Victor Bloom MD
Spielberg's classic film on the Holocaust during World War II came to the attention of more people in one night than all those who saw the film in movie theaters a few years ago. Experts wondered what would be the impact of this unprecedented historical event when it comes into a person's home. Perhaps it comes more directly and personally than in a large theater with lots of people and a big silver screen. One wonders how much, at this late date, the impact of this attempt at genocide is felt.
Spielberg himself advised parents at the beginning of the presentation that this was no film for small children. His own small children had not seen it. But he would want them to see it when they were of high school age. He would want them to know what happened.
What happened was that the leaders of Nazi Germany, the Third Reich, decided on a plan. It was called, "The Final Solution". The final solution to what? The Jewish question. What was the Jewish Question? The question seemed to be to those in power, should the Jewish race be allowed to exist? The Nazi propaganda machine, in the wake of the Versailles treaty after World War I, in which Germany was defeated and rendered hopelessly abject, whipped up a fury of antiSemitism, in which the Jew was stereotyped as genetically corrupt and in league with the devil. It was considered a defective race, in comparison with the Aryan race, which built on the German myth of the 'volk', wholesome and handsome blonde-haired men and women who were going to save the world and be the hope of the future.
The Nazis fomented racial theories built on fantastic stereotypes. The Aryans were the "Master Race" and the Jews were consigned as defectives for elimination, extermination, like vermin, along with gypsies, mental defectives, homosexuals, communists and intellectuals that were considered a threat to The New Order. These included clergy who spoke against the Nazi regime and Slavs who were also considered inferior. Synagogues and books were burned.
The movie showed Jews being kicked out of their homes while Nazi party officials and friends occupied them. They were herded with their meager possessions and marched to ghettos, where they were housed in crowded and unsanitary conditions. They were not allowed to do business and their children were not allowed to go to school. German Jews who had considered themselves German citizens and valued members of the community were no exception.
The movie showed these forced marches and mass migrations and also individuals and how they reacted. Mostly they reacted in stunned disbelief. They were completed uprooted and at the mercy of the authorities. They did not know what would happen to them. They could not imagine that they would be herded into slave labor camps or exterminated in the death camps. Such outcomes were inimaginable, unthinkable, and yet the unthinkable happened.
Six million Jews were systematically slaughtered.
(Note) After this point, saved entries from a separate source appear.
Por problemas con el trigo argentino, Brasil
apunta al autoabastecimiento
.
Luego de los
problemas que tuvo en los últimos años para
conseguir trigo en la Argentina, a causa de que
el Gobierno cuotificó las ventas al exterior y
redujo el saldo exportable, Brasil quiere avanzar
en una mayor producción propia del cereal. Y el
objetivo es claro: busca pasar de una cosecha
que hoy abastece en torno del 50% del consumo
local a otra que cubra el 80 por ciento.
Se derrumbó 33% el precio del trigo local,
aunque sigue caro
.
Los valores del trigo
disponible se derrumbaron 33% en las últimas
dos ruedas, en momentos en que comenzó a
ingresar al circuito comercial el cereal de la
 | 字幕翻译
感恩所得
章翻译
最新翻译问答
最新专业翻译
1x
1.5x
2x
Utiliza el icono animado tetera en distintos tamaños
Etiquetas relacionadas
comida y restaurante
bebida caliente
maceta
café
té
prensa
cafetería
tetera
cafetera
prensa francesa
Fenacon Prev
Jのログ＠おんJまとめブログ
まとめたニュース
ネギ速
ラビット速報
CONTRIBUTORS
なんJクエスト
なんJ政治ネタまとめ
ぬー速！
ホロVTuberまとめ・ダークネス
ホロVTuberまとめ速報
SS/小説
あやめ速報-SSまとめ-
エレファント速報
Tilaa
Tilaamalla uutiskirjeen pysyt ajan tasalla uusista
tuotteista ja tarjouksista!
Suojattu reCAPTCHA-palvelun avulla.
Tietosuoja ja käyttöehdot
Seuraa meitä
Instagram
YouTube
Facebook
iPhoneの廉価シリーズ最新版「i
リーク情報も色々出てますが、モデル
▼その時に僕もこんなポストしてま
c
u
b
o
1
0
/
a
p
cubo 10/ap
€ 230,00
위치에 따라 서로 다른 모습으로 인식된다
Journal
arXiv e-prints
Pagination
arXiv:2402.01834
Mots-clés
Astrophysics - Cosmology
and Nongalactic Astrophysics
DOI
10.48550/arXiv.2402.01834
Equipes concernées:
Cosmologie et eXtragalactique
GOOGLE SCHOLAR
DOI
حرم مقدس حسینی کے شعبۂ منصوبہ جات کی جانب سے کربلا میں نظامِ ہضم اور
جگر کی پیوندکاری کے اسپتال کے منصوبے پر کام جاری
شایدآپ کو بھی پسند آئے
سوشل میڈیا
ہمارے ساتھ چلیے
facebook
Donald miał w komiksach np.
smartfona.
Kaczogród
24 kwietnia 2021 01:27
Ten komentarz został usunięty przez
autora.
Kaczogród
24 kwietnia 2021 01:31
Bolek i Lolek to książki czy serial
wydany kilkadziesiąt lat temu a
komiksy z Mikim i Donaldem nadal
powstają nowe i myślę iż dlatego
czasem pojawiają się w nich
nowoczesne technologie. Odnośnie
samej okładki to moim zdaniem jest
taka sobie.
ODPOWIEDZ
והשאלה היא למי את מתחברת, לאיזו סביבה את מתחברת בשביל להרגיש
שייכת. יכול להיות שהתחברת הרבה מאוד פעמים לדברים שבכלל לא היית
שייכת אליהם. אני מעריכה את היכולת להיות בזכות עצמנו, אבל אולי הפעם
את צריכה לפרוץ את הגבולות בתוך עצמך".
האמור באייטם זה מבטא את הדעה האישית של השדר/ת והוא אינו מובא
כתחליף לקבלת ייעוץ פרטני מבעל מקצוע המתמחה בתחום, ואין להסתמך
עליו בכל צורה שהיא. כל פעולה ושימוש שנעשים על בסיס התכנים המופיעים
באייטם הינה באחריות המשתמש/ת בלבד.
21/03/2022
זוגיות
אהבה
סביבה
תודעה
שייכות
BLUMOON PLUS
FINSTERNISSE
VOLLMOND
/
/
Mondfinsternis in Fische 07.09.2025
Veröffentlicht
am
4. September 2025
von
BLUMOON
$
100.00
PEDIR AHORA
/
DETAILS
The Germans kept good records, so there is little argument about the numbers, except by a few mad revisionists who said the whole thing didn't happen, that the Holocaust was a trumped up non-event by cunning and powerful Jewish propagandists. There are those who want to believe it never happened.
The movie showed the degrees to which some Nazis exploited the situation to party and make money. It also showed random acts of violence and sadism. It showed many Nazi officers who were seemingly without guilt, utterly cold and remorseless, without feeling for their fellow man. Anyone could be shot or beaten at any time for any reason. This included old men and women as well as children. It is a wonder that the Nazi high command could have gay, drunken parties and orgies and celebrate holidays and birthdays. It is a wonder that so many human beings could have been so inhumane.
The movie played for three and a half hours with no commercial interruption. The Ford Motor Company is to be commended for enabling this presentation in so sensitive and tactful a way.
One can only wonder how this vivid and gripping dramatic pictorialization of one of the most horrible events of human history was received by the average television viewer. Certainly the darker side of man's potential was depicted in searing detail.
One is impressed, however, that in spite of everything, it was a story of humanity and hope, of survival and creativity. This interesting fact emerged at the end. There were now 6000 survivors of "Shindler's Jews" from the original eleven hundred at the end of the war. This is two thousand more than all the Jews now living in Poland.
This fact of survival in the face of the darkest horror of human history shows the truth of the Talmudic saying, that whosoever saves the life of one human being, saves the world, entire.
Dr. Bloom is Clinical Associate Professor of Wayne State's Medical School Department of Psychiatry and in private practive in Grosse Pointe Park.